Imagine you've got it made from birth. Your family owns agriculturally rich land and has for generations. It has provided enough money for you to educate your children who have moved off to urban centers for work that is not dirty or tough. Life isn't bad and your eldest son, now in his 50s, has stayed home to continue the tradition. You've modernized harvesting with the latest equipment to make up for the shortage of labor. Life is good.
Then it happens, before spring planting begins a massive earthquake spews a tsunami across your fields, destroying everything in it's path including your eldest son working there. Fate has spared you and your grandchildren who were safe at a school, but everything you had is gone. For good measure, to complete the destruction, much of the sea water lingers in your fields with no way to pump it back to the ocean.

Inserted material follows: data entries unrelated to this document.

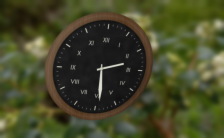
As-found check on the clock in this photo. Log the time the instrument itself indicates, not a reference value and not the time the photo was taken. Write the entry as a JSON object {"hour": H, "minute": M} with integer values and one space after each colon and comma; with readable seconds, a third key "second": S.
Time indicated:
{"hour": 2, "minute": 29}
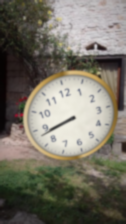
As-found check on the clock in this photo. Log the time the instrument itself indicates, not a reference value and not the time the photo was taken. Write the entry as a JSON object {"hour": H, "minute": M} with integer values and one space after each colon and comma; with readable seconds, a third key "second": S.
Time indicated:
{"hour": 8, "minute": 43}
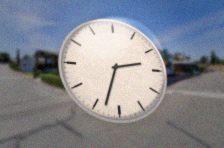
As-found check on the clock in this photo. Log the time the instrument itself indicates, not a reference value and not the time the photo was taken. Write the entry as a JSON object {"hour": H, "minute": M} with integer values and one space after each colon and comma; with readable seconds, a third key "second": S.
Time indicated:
{"hour": 2, "minute": 33}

As you read this, imagining yourself in this man's shoes, picture yourself living in a gymnasium with scores of others, including your grandchildren who cry for their parents and have nightmares.
This is not fiction. This is reality for thousands of victims of the March 11, 2011 earthquake and tsunami. What are they to do? The hopelessness of their plight has driven several to suicide and more can be expected in a country with a tradition of suicide.
Much of the western media have moved on, covering the nuclear plant disaster in Fukushima, badly, or muckraking elsewhere distorting reality to sell advertising. I don't miss the celebrity journalists at all, but the world has an image of Japan being "rich" and able to spring back as it did after Kobe. This is a different story. An urban center is much more resilient than a rural area populated with senior citizens. They are going to need much more than a fighting spirit to embark on a new way of life.
Don't stop imagining what it would be like if it were you in this man's shoes.

1 comment:

  1. Bravo--first time reader here, but your straightforward post regarding the reality on the ground is much appreciated. The situation in the disaster-stricken areas of Tohoku is heartbreaking and will continue to be for a long time. It's good to know that there are voices out there to remind people of that. Great post.